И, наконец, под розой с именем его бабушки располагалась последняя черная роза с двумя каплями ярко-красной крови, под ней было написано «Гри» и дата «12.06.04».
У нее перехватило дыхание, она метнула взгляд на его лицо и увидела, что он наблюдает за ней с такой явной, непередаваемой горечью в глазах, с такой непостижимой нежностью, что ее лицо снова дрогнуло. Она наклонила голову груди, и ей на колени упали две крупные слезы.
— Г-гри, — прошептал он тихим и надломленным голосом. — Я думал, что ты мертва.
— Я знаю, — всхлипнула она, пытаясь стереть слезы пальцами, но не в состоянии их унять.
— Перестань плакать, Гри. П-пожалуйста, перестань плакать, или мне придется встать и подойти туда, чтобы тебя обнять, и, черт возьми, как бы мне этого не хотелось, но мне просто адски больно двигаться, поэтому, пожалуйста…
Она громко шмыгнула носом, сделав глубокий, прерывистый вдох и взглянула на него.
— Я больше не буду. Я в порядке.
— Хорошо, — сказал он и, кивнув, снова зачерпнул ложкой суп, наблюдая за ней безумными глазами. Он отхлебнул остывающий суп, затем проглотил.
— Я ее переделаю.
— Розу?
— Розу, — ответил он. — Я перекрашу ее в красный цвет и спрячу дату.
— Тебе не обязательно это делать, — сказала она.
— Ангел — это тоже ты, Гри, — сказал он, положив руку на лицо ангела, прямо над его сердцем. Затем Холден развернул свою правую руку и показал ей изображение ее лица и их инициалы. — Ну, а эту ты уже видела.
На глаза снова навернулись слезы, поэтому она несколько раз быстро моргнула и сделала еще один глубокий вдох. Гризельда дернула подбородком в сторону другой татуировки, виднеющейся на внутренней части его левой руки.
— А это что?
Он поднял бровь, нарочно пряча от нее внутреннюю сторону руки, и сделал еще один глоток супа.
— Н-ничего.
Гризельда наклонилась вперед, сгорая от любопытства.
— Холден?

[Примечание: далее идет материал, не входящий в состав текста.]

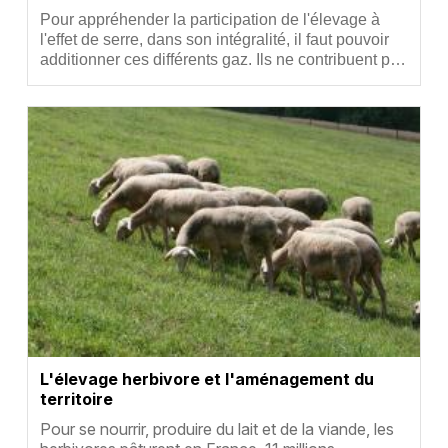
Résumé
Pour appréhender la participation de l'élevage à
l'effet de serre, dans son intégralité, il faut pouvoir
additionner ces différents gaz. Ils ne contribuent p…
Vignette
L'élevage herbivore et l'aménagement du
territoire
Résumé
Pour se nourrir, produire du lait et de la viande, les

Что это?
— Десять лет — вполне достаточно, чтобы наделать глупостей, — сказал он, уставившись на свою тарелку супа.
— Не хочешь мне рассказывать?
— Не очень.
— Но ведь расскажешь?
Он положил ложку в тарелку и, неуверенно глядя на Гризельду, развернул руку тыльной стороной к ней. Это напоминало связку бессистемных подсчитывающих символов — четыре вертикальные линии, пересеченные косой чертой, еще четыре такие же пересеченные линии. Не сводя с нее глаз, он задрал руку, и она насчитала более восьми таких связок, потом еще девять, потом десять. Увидев бесчисленное множество связок, она подняла глаза.
— Что это значит?
— Это значит, что мне было одиноко, — прошептал он, с вызовом глядя на нее.
У нее отвисла челюсть. Не отрывая от него изумленных глаз, она откинулась на спинку кресла. Ее замутило, когда она поняла, сколько у него было женщин, сколько раз его ласкали, обнимали и любили… не она, кто-то другой. От этой мысли у нее перехватило дыхание, и к горлу подкатил неприятный комок.
— А.
Он ничего не сказал, просто мрачно глядел на нее с некоторым вызовом и сомнением.
— Вижу, — произнесла она с придыханием, когда ей, наконец, удалось вздохнуть.
Убеждая себя в том, что у нее нет прав судить его за то, как он пытался справиться с мучением, в которое превратилась его жизнь, она и представить себе не могла, насколько это больно. Она бы хотела, чтобы этого не было, но это было. Боже, как же это больно.
— Сколько? — она метнула взгляд на татуировку. — Всего.
— Я бросил считать.
— А зачем вообще считать?
— Ну, это… — он пожал плечами. — Успокаивало.
Он и бровью не повел, и его лицо не поменяло прежнего выражения. Он не стал давать дальнейших объяснений. Просто смотрел на нее, ожидая, пока до нее дойдет смысл его правды.
Наконец она отвела от него взгляд. Посмотрев в окно, она сделала глубокий вдох и нервно облизала сухие губы.